Guided practice (with answers)

  1. 1. Add 24 + 18 + 22 + 16.

    Answer: 80. Ones: 4 + 8 + 2 + 6 = 20. Tens: 20 + 10 + 20 + 10 = 60. Combine: 60 + 20 = 80.

  2. 2. Add 12 + 19 + 27.

    Answer: 58. Ones: 2 + 9 + 7 = 18. Tens: 10 + 10 + 20 = 40. Combine: 40 + 18 = 58.

  3. 3. What is 100 more than 372?

    Answer: 472. Only the hundreds digit changes, from 3 to 4.

  4. 4. What is ten less than 640?

    Answer: 630. Only the tens digit changes, from 4 to 3.

  5. 5. Add 21 + 34 + 15.

    Answer: 70. Ones: 1 + 4 + 5 = 10. Tens: 20 + 30 + 10 = 60. Combine: 60 + 10 = 70.

  6. 6. What is 100 less than 528?

    Answer: 428. Only the hundreds digit changes, from 5 to 4.

On their own

Independent practice worksheets

Set the matching ChalkBee worksheets for independent work. The answer keys are computed in code, so they are never wrong.
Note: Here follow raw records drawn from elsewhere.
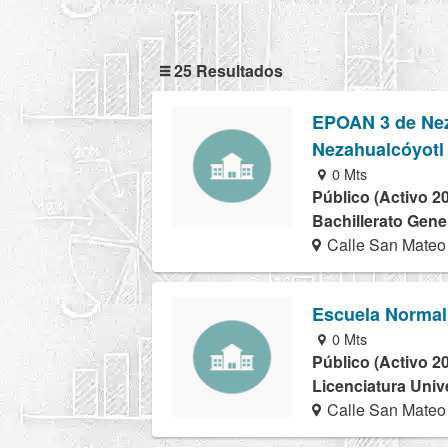
25 Resultados
EPOAN 3 de Neza
Nezahualcóyotl
0 Mts
Público (Activo 2
Bachillerato Gener
Calle San Mateo
Escuela Normal
0 Mts
Público (Activo 2
Licenciatura Univ
Calle San Mateo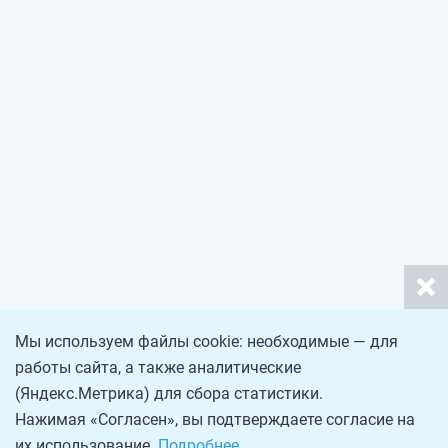
Мы используем файлы cookie: необходимые — для
работы сайта, а также аналитические
(Яндекс.Метрика) для сбора статистики.
Нажимая «Согласен», вы подтверждаете согласие на
их использование.
Подробнее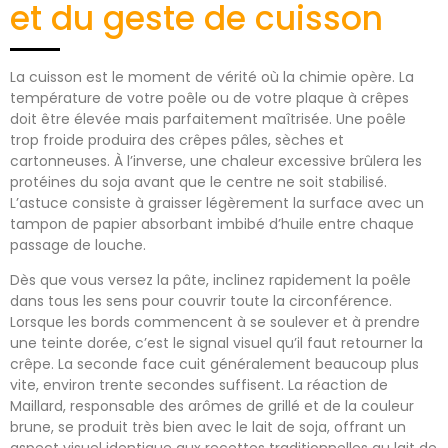
et du geste de cuisson
La cuisson est le moment de vérité où la chimie opère. La
température de votre poêle ou de votre plaque à crêpes
doit être élevée mais parfaitement maîtrisée. Une poêle
trop froide produira des crêpes pâles, sèches et
cartonneuses. À l’inverse, une chaleur excessive brûlera les
protéines du soja avant que le centre ne soit stabilisé.
L’astuce consiste à graisser légèrement la surface avec un
tampon de papier absorbant imbibé d’huile entre chaque
passage de louche.
Dès que vous versez la pâte, inclinez rapidement la poêle
dans tous les sens pour couvrir toute la circonférence.
Lorsque les bords commencent à se soulever et à prendre
une teinte dorée, c’est le signal visuel qu’il faut retourner la
crêpe. La seconde face cuit généralement beaucoup plus
vite, environ trente secondes suffisent. La réaction de
Maillard, responsable des arômes de grillé et de la couleur
brune, se produit très bien avec le lait de soja, offrant un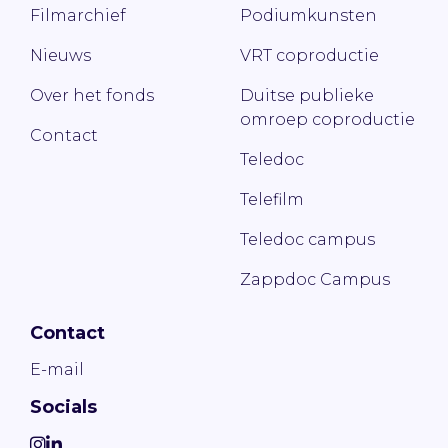
Filmarchief
Podiumkunsten
Nieuws
VRT coproductie
Over het fonds
Duitse publieke
omroep coproductie
Contact
Teledoc
Telefilm
Teledoc campus
Zappdoc Campus
Contact
E-mail
Socials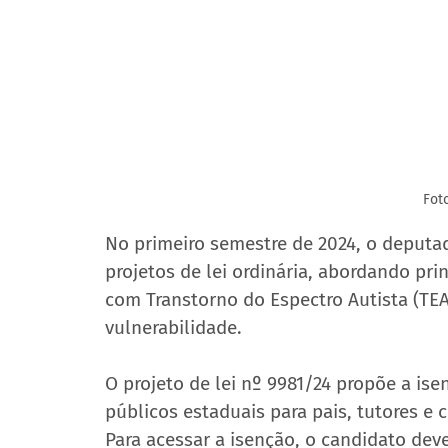
Fot
No primeiro semestre de 2024, o deputa
projetos de lei ordinária, abordando pri
com Transtorno do Espectro Autista (TEA
vulnerabilidade.
O projeto de lei nº 9981/24 propõe a is
públicos estaduais para pais, tutores e 
Para acessar a isenção, o candidato dev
Two-digit addition worksheets build the tens-and-ones fluency this unit's several-number sums rely on.

Reach every student

Differentiation

Support
  • Start with adding just three numbers before moving to four.
  • Write every addend's tens and ones digits in two labelled columns before adding, so nothing is skipped.
  • Practise ten-more and ten-less on two-digit numbers as a warm-up before extending the same idea to three-digit numbers.
  • Use a hundred chart or base-ten blocks to make the digit that changes for ten-more and hundred-more physically visible.
Extension
  • Add four two-digit numbers where the ones total is 30 or more, regrouping three full tens.
  • Find ten more, ten less, a hundred more, and a hundred less than the same starting number in one go, and check all four answers make sense together.
  • Explain why adding several two-digit numbers by columns (ones, then tens) always works, no matter how many numbers there are.
  • Explore what happens finding a hundred less than a number like 105, where the hundreds digit changes to zero.
Check it stuck

Assessment: exit ticket

A three-question exit ticket for the last five minutes, sampling adding several numbers, ten more/less, and a hundred more/less.
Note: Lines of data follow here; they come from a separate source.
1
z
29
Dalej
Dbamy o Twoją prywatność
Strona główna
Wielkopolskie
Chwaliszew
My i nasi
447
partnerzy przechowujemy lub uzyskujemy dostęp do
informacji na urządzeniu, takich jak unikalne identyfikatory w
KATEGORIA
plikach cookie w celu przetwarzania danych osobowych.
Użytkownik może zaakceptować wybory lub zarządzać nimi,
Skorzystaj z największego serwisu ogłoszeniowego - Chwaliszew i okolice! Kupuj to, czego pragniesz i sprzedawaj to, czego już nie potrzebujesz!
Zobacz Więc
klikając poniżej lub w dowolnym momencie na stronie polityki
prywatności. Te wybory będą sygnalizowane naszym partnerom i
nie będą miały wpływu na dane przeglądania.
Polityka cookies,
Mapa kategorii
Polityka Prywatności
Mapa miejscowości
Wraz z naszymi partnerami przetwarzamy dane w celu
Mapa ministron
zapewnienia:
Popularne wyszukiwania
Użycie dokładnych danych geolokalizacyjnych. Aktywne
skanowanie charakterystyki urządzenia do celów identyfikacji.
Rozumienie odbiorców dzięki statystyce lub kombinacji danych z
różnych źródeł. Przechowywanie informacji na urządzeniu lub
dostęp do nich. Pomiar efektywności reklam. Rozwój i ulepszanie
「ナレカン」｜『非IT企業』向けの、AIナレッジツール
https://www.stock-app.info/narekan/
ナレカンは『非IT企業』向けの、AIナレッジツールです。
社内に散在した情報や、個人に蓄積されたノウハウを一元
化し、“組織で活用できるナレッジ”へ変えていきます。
  1. 1. Add 14 + 23 + 31 + 12.

    Answer: 80. Ones: 4 + 3 + 1 + 2 = 10. Tens: 10 + 20 + 30 + 10 = 70. Combine: 70 + 10 = 80.

  2. 2. What is ten more than 285?

    Answer: 295. Only the tens digit changes, from 8 to 9.
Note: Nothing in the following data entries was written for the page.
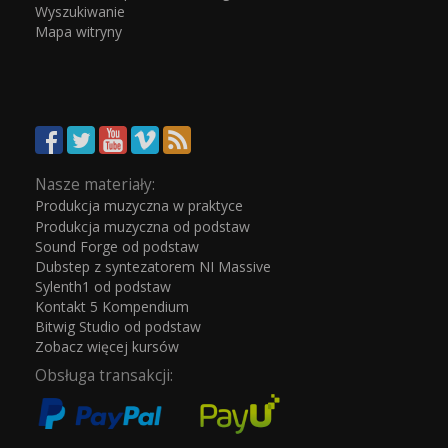
Wyszukiwanie
Mapa witryny
Nasze materiały:
Produkcja muzyczna w praktyce
Produkcja muzyczna od podstaw
Sound Forge od podstaw
Dubstep z syntezatorem NI Massive
Sylenth1 od podstaw
Kontakt 5 Kompendium
Bitwig Studio od podstaw
Zobacz więcej kursów
Obsługa transakcji:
  3. 3. What is a hundred less than 730?

    Answer: 630. Only the hundreds digit changes, from 7 to 6.

For the teacher

Teacher notes and timings

  • Rough timing across three lessons: Lessons 1 to 2 adding three and four two-digit numbers (section 1), Lesson 3 mentally adding and subtracting ten and a hundred (section 2) plus the exit ticket.
  • These two standards cluster naturally as Grade 2's extension of Grade 1 place-value addition: more addends at once, and a bigger mental jump (a hundred, not just a ten) on bigger numbers.
  • Language to keep saying: add every ones digit first, then every tens digit, and which single digit is about to change. These phrases pre-empt the misconceptions above.
  • Curriculum note: US Grade 2 states adding up to four two-digit numbers (2.NBT.B.6) and mentally adjusting by ten or a hundred (2.NBT.B.8) as two standards. ACARA Year 2 covers partitioning one- and two-digit numbers into tens and ones as one broad Number descriptor (AC9M2N01), the place-value reasoning both halves of this unit rely on.
  • Present mode and print both work: use the Print button for a student worksheet, or project the page and build the bar model together with base-ten blocks.